Gail Simone (W), J. Calafiore (A), J. Calafiore (Cover)
On sale January 13 from Dark Horse Comics
The sequel to the popular Leaving Megalopolis hits the racks this month, picking up a month after the original series ended.
Megalopolis was the safest city on the planet. Then, thanks to a mysterious gas that turned all the heroes into villains,it degenerated into one of the most dangerous. As with a lot of “end of the world” stories, the book worked well in the past due to the focus on the regular people with the villains fading into the background, used as a means to create circumstances that challenges real people to step up as heroes. This issues starts with the dredging of the river for Overlord for Southern Belle’s own nefarious needs.
Gail Simone has a talent for writing characters in a very realistic way. This may not have been apparent in the recent Swords of Sorrow event, but given Megalopolis is her world, it’s a safe bet that she brings her “A” game. The dialogue between the super gang is fun and clearly establishes the hierarchy for those new to the book. And therein lies a minor problem; the story is quite complicated which won’t bother returning fans, but with such high fan expectations, new readers, will be intrigued.
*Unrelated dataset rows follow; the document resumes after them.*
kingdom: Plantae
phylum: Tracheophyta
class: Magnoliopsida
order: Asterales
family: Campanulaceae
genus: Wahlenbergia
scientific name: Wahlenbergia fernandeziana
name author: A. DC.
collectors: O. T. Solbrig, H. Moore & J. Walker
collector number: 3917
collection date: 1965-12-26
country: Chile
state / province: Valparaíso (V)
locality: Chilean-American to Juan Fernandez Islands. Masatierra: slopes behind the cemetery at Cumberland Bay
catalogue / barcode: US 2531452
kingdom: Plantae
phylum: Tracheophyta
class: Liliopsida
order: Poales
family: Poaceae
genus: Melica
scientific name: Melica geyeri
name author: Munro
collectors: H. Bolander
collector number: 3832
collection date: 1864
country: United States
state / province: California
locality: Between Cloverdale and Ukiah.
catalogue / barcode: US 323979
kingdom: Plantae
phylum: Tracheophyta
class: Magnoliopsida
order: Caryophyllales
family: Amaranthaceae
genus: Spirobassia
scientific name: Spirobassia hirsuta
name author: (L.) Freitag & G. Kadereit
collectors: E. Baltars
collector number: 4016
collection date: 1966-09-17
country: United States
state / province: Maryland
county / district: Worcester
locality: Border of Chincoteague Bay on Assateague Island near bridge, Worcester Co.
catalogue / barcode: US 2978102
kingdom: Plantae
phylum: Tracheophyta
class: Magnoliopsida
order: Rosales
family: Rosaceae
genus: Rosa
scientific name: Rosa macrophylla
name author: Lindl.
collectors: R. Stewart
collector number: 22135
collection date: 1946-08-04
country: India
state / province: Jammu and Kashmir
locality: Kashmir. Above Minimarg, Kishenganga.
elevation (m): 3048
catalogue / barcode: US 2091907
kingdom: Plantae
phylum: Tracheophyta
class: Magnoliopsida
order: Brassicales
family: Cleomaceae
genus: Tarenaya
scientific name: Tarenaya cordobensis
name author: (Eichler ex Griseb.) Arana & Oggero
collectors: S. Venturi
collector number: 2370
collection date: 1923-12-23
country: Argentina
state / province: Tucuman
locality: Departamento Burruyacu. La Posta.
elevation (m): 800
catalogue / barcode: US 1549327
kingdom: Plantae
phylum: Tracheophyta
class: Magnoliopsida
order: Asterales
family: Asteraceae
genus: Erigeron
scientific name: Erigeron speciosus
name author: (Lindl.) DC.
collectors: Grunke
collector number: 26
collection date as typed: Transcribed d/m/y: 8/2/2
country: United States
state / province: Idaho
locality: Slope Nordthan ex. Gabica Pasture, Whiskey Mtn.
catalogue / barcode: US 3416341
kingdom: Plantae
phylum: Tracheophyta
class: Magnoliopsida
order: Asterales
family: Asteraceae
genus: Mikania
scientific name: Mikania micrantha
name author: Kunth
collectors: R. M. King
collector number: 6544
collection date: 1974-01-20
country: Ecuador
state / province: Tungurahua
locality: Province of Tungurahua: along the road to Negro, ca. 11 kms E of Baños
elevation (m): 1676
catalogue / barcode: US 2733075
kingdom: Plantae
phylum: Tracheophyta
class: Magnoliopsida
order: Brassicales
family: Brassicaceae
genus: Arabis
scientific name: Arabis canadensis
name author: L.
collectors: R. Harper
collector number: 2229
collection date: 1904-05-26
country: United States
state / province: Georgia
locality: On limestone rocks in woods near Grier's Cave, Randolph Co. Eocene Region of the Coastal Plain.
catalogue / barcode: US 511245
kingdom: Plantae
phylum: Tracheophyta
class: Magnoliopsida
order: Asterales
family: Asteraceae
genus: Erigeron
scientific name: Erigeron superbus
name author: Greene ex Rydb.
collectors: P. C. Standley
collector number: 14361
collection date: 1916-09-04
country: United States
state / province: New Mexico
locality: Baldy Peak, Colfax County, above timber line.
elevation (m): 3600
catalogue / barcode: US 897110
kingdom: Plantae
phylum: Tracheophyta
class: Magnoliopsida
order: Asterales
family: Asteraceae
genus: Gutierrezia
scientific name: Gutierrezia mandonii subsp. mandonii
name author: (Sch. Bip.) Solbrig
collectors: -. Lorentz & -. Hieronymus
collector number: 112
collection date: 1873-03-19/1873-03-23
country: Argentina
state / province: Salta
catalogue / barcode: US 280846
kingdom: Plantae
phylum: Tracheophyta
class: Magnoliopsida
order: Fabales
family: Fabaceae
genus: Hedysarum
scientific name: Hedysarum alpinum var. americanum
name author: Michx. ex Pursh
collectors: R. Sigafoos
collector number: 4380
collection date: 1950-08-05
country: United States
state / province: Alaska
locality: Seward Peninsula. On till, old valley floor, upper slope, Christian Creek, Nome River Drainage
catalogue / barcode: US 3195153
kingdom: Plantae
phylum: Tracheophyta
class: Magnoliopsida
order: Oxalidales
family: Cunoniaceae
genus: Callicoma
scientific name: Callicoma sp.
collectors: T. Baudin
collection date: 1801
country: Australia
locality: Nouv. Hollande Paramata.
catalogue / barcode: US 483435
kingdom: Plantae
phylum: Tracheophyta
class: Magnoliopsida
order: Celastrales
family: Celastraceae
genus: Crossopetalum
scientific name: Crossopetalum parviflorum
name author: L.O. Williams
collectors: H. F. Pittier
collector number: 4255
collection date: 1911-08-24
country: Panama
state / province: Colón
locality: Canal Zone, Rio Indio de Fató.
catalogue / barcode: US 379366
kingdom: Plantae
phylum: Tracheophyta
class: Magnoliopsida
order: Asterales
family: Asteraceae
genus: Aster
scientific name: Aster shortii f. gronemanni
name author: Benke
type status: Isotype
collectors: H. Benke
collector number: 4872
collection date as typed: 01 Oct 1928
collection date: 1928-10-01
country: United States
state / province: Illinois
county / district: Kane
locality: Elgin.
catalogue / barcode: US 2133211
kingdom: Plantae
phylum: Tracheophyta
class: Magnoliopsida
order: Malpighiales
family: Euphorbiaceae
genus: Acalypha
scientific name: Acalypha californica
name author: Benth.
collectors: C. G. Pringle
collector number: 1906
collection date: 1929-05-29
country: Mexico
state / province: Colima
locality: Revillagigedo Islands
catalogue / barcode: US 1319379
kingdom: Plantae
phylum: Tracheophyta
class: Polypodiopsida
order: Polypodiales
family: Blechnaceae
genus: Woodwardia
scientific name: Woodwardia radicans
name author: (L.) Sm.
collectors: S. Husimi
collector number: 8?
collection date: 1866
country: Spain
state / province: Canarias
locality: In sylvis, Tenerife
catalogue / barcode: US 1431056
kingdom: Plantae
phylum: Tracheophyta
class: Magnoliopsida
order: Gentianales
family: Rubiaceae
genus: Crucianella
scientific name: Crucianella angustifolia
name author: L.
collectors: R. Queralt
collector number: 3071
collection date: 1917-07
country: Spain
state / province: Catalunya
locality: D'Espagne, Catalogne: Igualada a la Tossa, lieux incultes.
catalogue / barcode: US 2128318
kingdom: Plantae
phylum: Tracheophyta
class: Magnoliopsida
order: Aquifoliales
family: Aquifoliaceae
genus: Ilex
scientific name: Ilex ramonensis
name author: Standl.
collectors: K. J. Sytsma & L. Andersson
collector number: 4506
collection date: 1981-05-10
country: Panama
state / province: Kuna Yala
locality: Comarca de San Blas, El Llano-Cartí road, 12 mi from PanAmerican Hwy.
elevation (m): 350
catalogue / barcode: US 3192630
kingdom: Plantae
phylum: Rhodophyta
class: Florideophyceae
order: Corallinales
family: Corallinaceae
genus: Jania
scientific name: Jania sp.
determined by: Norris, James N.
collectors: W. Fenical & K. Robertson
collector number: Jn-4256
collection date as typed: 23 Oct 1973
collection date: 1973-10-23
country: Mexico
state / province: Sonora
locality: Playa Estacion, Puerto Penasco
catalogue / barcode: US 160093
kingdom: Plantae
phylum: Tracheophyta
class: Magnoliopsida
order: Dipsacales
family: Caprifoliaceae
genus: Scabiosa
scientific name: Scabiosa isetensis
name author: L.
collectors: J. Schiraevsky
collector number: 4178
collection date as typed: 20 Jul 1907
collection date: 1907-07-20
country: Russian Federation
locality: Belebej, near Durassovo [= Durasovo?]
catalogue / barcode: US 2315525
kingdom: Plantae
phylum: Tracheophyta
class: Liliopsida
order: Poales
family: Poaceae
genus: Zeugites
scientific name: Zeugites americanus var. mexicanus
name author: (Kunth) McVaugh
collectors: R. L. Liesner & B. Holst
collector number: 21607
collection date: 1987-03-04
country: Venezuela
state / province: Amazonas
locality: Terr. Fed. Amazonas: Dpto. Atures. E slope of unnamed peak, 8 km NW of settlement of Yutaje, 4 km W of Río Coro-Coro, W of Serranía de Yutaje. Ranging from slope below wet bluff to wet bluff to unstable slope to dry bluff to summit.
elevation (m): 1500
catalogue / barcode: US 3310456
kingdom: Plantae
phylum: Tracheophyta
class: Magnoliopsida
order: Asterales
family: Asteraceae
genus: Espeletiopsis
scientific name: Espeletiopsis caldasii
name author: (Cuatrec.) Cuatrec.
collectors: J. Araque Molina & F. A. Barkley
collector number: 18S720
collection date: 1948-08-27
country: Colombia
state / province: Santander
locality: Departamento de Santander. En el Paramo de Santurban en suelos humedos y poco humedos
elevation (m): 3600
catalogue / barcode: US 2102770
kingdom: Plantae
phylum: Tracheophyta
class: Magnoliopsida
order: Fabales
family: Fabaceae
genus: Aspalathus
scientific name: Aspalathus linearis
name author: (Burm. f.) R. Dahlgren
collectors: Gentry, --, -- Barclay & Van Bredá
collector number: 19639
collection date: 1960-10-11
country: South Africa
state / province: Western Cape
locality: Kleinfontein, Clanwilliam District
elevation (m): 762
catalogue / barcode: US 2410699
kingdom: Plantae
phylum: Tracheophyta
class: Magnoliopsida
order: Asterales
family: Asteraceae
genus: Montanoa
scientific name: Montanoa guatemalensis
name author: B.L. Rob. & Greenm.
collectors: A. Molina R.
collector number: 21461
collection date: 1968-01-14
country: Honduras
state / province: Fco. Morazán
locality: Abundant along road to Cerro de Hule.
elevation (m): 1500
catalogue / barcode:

The book also sees Simone reunited with Jim Calafiore, who pencils the book with crisp clean lines that is reminiscent of George Perez. Take a look at the details of the Southern Belle’s hand for an example. The art somehow changes during the book, when the non costumed cast start to make their appearance, facial elements seem more angular. Either way, both styles look good. Calafiore provides his own inks, which regular readers of my reviews will know scores points with me. Colors are provided by Jason Wright who produces an excellent job, giving this world texture.
This is my first visit to Megalopolis, and even though there is a reputation for the place being hard to leave, it is definitely not the fact, that the bridge is out that will keep me within this cities limits.